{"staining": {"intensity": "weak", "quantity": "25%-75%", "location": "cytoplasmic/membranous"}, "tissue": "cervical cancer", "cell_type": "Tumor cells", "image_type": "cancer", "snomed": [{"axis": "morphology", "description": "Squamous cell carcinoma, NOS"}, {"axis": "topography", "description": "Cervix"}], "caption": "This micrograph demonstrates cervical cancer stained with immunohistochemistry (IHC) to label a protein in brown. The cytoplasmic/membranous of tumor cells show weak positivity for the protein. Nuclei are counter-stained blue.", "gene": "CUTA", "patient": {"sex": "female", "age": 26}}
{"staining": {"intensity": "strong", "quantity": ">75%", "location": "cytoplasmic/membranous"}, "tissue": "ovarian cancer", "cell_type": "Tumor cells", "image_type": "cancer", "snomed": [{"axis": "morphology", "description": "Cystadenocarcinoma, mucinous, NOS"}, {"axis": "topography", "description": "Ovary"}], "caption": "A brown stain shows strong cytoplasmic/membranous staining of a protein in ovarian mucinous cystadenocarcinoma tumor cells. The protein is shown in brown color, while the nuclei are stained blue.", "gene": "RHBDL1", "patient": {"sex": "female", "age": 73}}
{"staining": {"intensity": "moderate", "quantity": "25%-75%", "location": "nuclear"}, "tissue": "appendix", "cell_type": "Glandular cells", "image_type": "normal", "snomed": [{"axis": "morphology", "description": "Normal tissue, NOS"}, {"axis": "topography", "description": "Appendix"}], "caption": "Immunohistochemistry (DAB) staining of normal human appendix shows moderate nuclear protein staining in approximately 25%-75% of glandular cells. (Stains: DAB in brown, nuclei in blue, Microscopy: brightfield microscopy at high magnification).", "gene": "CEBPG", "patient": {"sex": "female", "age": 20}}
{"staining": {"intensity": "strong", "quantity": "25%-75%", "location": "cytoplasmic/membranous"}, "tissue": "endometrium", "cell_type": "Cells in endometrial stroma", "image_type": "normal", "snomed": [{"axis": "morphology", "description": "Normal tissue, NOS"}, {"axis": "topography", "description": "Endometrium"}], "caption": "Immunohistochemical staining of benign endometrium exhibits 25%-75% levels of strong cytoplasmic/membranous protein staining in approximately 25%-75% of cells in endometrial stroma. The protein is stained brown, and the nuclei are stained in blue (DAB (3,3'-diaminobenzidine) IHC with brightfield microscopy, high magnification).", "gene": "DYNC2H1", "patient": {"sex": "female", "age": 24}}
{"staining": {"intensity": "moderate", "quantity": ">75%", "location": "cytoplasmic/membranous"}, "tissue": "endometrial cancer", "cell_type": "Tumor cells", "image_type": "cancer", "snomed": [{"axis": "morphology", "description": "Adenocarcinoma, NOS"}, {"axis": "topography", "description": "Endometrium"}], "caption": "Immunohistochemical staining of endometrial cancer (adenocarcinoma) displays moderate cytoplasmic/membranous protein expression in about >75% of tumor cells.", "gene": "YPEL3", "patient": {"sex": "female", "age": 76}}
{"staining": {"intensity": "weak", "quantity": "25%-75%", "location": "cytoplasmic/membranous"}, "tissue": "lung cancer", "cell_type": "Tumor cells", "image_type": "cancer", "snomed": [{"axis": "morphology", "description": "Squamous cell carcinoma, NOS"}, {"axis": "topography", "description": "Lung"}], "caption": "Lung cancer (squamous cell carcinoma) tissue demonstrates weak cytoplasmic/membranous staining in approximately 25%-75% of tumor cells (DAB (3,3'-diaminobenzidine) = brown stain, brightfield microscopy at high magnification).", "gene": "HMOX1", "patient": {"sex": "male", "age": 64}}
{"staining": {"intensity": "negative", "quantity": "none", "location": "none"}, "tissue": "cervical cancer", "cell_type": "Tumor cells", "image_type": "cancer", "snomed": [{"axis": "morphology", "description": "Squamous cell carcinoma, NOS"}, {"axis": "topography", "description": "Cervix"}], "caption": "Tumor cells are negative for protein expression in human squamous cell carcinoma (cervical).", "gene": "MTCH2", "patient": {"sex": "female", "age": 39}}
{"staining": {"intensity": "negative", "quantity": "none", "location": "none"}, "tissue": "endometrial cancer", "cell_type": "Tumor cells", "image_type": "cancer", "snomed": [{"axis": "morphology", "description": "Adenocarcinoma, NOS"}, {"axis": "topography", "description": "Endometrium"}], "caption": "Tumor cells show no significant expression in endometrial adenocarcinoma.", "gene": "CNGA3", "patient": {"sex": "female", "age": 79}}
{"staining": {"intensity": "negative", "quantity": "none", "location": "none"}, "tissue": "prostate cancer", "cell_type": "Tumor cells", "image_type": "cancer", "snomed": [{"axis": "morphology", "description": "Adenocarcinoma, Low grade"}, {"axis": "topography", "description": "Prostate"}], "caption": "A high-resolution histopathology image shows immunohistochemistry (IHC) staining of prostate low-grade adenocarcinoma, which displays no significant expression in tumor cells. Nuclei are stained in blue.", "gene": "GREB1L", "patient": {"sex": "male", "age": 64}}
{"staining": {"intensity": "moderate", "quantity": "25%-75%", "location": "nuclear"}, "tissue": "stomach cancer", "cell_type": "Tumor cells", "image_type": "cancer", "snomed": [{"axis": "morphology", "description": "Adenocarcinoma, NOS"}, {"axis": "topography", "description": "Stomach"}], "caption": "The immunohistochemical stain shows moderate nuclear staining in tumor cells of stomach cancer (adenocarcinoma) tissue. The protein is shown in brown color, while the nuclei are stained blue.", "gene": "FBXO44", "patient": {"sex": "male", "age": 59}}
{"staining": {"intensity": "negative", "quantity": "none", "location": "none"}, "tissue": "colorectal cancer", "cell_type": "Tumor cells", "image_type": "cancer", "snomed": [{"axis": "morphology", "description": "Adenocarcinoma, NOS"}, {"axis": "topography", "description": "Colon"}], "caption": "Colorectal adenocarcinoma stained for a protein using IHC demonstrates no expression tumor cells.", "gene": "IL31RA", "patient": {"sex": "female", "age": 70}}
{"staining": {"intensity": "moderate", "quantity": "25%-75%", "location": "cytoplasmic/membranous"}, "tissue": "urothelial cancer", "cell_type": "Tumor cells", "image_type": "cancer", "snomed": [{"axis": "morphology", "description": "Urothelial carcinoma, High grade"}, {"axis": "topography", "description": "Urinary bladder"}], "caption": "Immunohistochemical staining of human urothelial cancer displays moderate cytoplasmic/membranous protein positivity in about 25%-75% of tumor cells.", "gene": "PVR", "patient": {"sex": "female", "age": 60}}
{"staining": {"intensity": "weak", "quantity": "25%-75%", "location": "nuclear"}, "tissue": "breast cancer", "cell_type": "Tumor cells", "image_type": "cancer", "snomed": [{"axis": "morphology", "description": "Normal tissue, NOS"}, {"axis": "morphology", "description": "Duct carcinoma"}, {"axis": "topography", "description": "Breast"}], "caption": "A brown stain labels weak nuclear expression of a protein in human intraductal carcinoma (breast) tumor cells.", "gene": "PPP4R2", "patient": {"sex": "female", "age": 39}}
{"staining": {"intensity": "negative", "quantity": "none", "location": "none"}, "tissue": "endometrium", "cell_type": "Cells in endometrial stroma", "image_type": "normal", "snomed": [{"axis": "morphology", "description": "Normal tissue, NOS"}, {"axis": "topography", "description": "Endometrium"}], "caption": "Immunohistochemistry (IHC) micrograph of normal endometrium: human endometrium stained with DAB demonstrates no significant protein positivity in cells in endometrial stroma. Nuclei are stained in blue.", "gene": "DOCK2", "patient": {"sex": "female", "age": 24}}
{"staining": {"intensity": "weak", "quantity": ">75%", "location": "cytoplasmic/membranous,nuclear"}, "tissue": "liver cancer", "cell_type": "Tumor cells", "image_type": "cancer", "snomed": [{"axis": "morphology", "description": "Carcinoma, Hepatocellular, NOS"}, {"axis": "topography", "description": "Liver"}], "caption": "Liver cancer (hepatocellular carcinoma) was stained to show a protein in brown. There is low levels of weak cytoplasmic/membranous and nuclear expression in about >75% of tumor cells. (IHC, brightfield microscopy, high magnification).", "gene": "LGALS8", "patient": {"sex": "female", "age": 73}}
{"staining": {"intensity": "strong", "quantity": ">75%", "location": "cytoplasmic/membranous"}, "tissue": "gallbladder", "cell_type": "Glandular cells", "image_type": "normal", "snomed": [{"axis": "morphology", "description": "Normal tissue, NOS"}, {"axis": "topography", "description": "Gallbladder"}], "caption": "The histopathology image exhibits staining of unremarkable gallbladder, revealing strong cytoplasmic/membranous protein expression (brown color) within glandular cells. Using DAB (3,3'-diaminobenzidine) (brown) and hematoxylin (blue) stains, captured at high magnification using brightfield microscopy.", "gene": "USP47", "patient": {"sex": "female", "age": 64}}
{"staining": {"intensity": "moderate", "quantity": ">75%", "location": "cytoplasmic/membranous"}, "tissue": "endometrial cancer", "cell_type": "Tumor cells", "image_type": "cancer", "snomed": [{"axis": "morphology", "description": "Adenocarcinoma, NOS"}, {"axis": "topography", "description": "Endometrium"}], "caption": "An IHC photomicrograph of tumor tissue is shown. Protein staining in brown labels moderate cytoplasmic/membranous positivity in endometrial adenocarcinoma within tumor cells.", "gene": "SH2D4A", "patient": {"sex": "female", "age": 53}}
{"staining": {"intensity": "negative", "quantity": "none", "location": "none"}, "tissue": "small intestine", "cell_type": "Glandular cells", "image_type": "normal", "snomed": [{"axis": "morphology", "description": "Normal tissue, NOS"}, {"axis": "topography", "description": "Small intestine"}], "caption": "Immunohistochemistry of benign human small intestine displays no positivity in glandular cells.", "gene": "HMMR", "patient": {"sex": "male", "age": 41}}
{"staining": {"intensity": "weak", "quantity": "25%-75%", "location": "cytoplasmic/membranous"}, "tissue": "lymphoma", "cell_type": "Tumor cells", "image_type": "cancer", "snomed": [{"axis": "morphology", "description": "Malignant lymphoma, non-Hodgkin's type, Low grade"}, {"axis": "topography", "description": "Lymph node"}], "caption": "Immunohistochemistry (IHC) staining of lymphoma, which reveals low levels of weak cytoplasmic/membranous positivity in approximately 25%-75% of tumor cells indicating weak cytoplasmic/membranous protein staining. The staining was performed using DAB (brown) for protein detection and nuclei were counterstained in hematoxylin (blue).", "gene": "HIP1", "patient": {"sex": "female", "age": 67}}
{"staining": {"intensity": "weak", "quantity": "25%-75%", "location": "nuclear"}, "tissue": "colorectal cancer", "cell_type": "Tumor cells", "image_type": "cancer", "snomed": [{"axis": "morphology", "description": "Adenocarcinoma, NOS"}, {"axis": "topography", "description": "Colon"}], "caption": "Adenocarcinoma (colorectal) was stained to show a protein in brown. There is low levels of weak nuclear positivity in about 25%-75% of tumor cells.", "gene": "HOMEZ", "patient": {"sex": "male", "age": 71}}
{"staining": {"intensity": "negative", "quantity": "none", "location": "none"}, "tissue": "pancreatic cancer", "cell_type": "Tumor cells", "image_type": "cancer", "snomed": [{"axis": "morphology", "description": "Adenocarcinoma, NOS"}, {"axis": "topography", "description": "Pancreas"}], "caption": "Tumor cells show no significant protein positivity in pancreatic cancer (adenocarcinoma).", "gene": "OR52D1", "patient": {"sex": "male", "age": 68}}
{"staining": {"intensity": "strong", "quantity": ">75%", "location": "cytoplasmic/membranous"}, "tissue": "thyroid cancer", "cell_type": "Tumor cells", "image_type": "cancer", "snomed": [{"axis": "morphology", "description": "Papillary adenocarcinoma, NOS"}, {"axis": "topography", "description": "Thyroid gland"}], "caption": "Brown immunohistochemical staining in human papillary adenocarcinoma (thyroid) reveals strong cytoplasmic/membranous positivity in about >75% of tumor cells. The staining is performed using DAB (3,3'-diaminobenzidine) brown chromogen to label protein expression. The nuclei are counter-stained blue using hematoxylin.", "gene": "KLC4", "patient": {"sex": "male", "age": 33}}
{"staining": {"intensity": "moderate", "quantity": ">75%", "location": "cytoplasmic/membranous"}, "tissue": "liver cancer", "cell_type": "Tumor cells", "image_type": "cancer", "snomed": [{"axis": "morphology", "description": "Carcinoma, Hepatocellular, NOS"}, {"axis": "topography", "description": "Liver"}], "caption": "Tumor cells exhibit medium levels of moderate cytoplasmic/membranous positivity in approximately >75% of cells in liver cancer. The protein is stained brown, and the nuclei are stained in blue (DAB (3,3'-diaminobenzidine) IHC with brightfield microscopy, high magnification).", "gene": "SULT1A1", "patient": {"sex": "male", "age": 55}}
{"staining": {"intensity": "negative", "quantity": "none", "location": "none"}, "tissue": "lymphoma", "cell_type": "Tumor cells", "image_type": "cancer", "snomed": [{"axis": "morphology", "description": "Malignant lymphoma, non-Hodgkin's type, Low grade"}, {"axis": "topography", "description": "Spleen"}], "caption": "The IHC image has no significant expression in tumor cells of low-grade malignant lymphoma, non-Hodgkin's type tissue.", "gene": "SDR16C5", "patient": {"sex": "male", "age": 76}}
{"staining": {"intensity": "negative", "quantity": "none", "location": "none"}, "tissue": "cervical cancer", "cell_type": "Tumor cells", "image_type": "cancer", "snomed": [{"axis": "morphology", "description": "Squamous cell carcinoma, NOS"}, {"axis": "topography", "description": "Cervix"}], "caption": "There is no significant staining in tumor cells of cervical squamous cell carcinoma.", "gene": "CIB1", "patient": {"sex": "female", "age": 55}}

▶ **Exercise goal**
Among the lines above, find those with the word "labels" and list them.

▶ **Solution to the problem**
{"staining": {"intensity": "weak", "quantity": "25%-75%", "location": "nuclear"}, "tissue": "breast cancer", "cell_type": "Tumor cells", "image_type": "cancer", "snomed": [{"axis": "morphology", "description": "Normal tissue, NOS"}, {"axis": "morphology", "description": "Duct carcinoma"}, {"axis": "topography", "description": "Breast"}], "caption": "A brown stain labels weak nuclear expression of a protein in human intraductal carcinoma (breast) tumor cells.", "gene": "PPP4R2", "patient": {"sex": "female", "age": 39}}
{"staining": {"intensity": "moderate", "quantity": ">75%", "location": "cytoplasmic/membranous"}, "tissue": "endometrial cancer", "cell_type": "Tumor cells", "image_type": "cancer", "snomed": [{"axis": "morphology", "description": "Adenocarcinoma, NOS"}, {"axis": "topography", "description": "Endometrium"}], "caption": "An IHC photomicrograph of tumor tissue is shown. Protein staining in brown labels moderate cytoplasmic/membranous positivity in endometrial adenocarcinoma within tumor cells.", "gene": "SH2D4A", "patient": {"sex": "female", "age": 53}}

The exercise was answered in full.